Transforming Dutch: Debiasing Dutch Corefence Resolution Systems for Non-binary Pronouns
Summary
Gender-neutral pronouns are increasingly being introduced across Western languages, and are continuously more frequently being adopted by non-binary individuals. Recent evaluations have however demonstrated that English language models and coreference resolution systems are unable to correctly process gender-neutral pronouns (Cao and Daumé III, 2021; Baumler and Rudinger, 2022; Dev et al., 2021), which carries the risk of causing harmful consequences such as erasing and misgendering non-binary individuals (Dev et al., 2021).
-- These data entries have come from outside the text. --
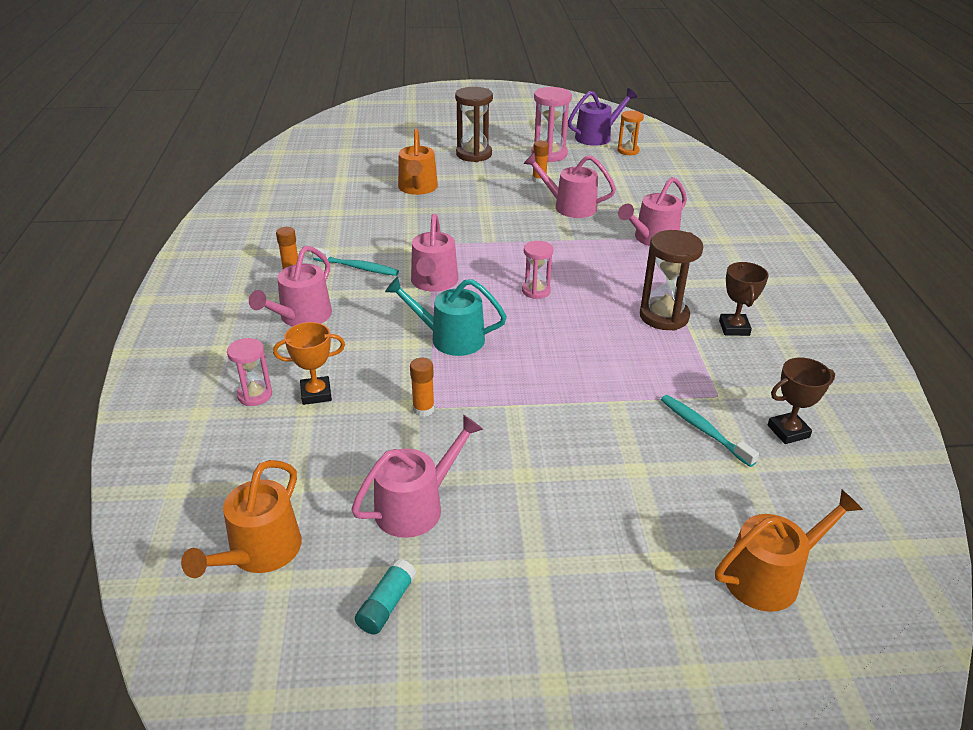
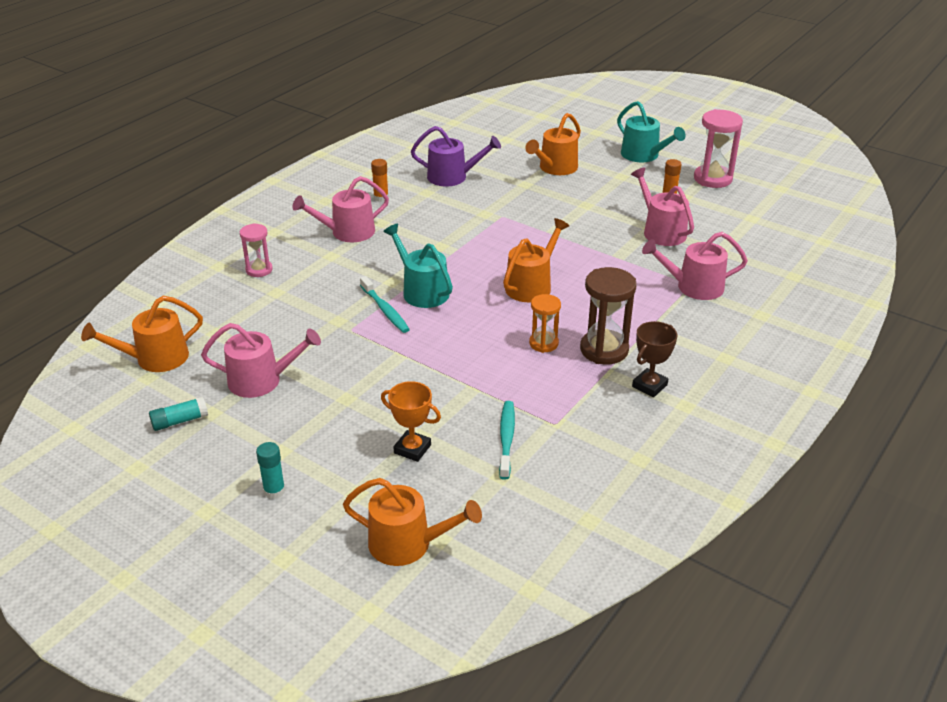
camera: 40 degrees right, 0 degrees up
orange trophy [273,322,345,405] -> orange trophy moved to [381,381,441,462]
turquoise toothbrush [312,247,399,276] -> turquoise toothbrush moved to [360,276,410,333]
orange glue stick [410,358,435,417] -> none
pink watering can [411,214,458,292] -> none
brown hourglass [455,87,493,162] -> turquoise watering can [617,101,686,162]
pink hourglass [522,241,553,299] -> orange watering can [503,218,569,302]
purple watering can [568,88,637,146] -> purple watering can moved to [411,126,501,186]
orange hourglass [618,111,644,155] -> orange hourglass moved to [529,294,561,353]
brown trophy [768,358,835,444] -> none
none -> turquoise glue stick [256,442,285,499]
This thesis pioneers an examination of a Dutch coreference resolution sytem’s performance on gender-neutral pronouns, specifically hen and die. In the Dutch context, additional challenges arise from the relative novelty of these pronouns, introduced in 2016, compared to the longstanding existence of singular they in English. To carry out this evaluation, a novel Dutch neural coreference model is published, and an innovative evaluation metric, a pronoun score, is introduced, which directly represents the percentage of correctly processed pronouns. The results reveal diminished performance on gender-neutral pronouns compared to gendered counterparts. In response to these challenges, this study compares, as a first of its kind, the usage of two debiasing techniques for coreference resolution systems in non-binary contexts: Counterfactual Data Augmentation (CDA) and delexicalisation (Lauscher et al., 2022). Although delexicalisation fails to yield improvement, CDA significantly diminishes the performance gap between gendered and gender-neutral pronouns. A noteworthy contribution is the demonstration that CDA remains effective in low-resource settings, in which a limited set of debiasing documents is applied. This efficacy extends to previously unseen neopronouns, which are currently infrequently used but may gain popularity in the future. This underscores the viability of effective debiasing with minimal resources and low computational costs.